Field farming is “the world’s oldest profession,” and not just because food plants have been cultivated for over 10,000 years. Its individual practitioners are old as well, the median age rising rapidly as young people abandon the farming lifestyle (the U.S. Department of Agriculture reports a median age of 58 in 2012, up from 55 in 2002, with other countries showing similar data). Those who remain face the same repetitive work of seeding, weeding, feeding, and harvesting, the tedium of each task increasing as farms grow ever larger.

However, today’s agricultural robots excel at repetitive tasks, letting farmers tend to more strategic matters.

“When we develop robots, people always say they should increase yields or lower costs, but that’s not always the case,” says Eldert van Henten, a professor in Wageningen University’s Farm Technology Group. “Robots that offer the farmer time to devote attention to business and management also have economic value.”

Allen Lash, CEO of the farm management company Family Farms Group, sees agricultural robots filling in for the shrinking agricultural workforce. “In a lot of our small, rural communities, we just don’t have adequate labor to run big, sophisticated equipment anymore,” he says. “With autonomous equipment, you’ll need less labor, although the people you have will need more computer technology skills. They’ll control equipment remotely to a great extent, from a control room, scanning at least three cameras all the time. So we’ll get more acres covered in a more efficient way; maybe several thousand acres per employee, instead of today’s 1,000.”

DATASET CONTENT -
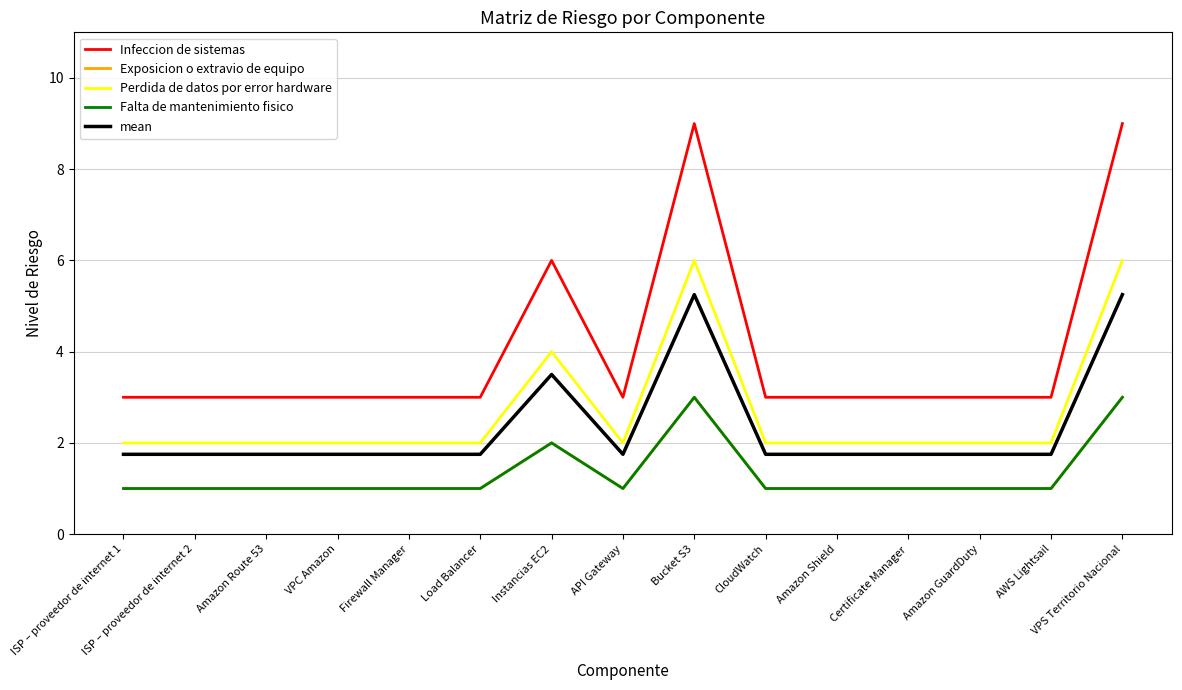

Is this an area chart (filled region under the line)?

No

EXERCISE - Reproduce the passage on agricultural robots starting at "Field farming is" and ending at "more strategic matters.", swapping every "repetitive" for "monotonous".

SOLUTION TO THE PROBLEM -
Field farming is “the world’s oldest profession,” and not just because food plants have been cultivated for over 10,000 years. Its individual practitioners are old as well, the median age rising rapidly as young people abandon the farming lifestyle (the U.S. Department of Agriculture reports a median age of 58 in 2012, up from 55 in 2002, with other countries showing similar data). Those who remain face the same monotonous work of seeding, weeding, feeding, and harvesting, the tedium of each task increasing as farms grow ever larger.

However, today’s agricultural robots excel at monotonous tasks, letting farmers tend to more strategic matters.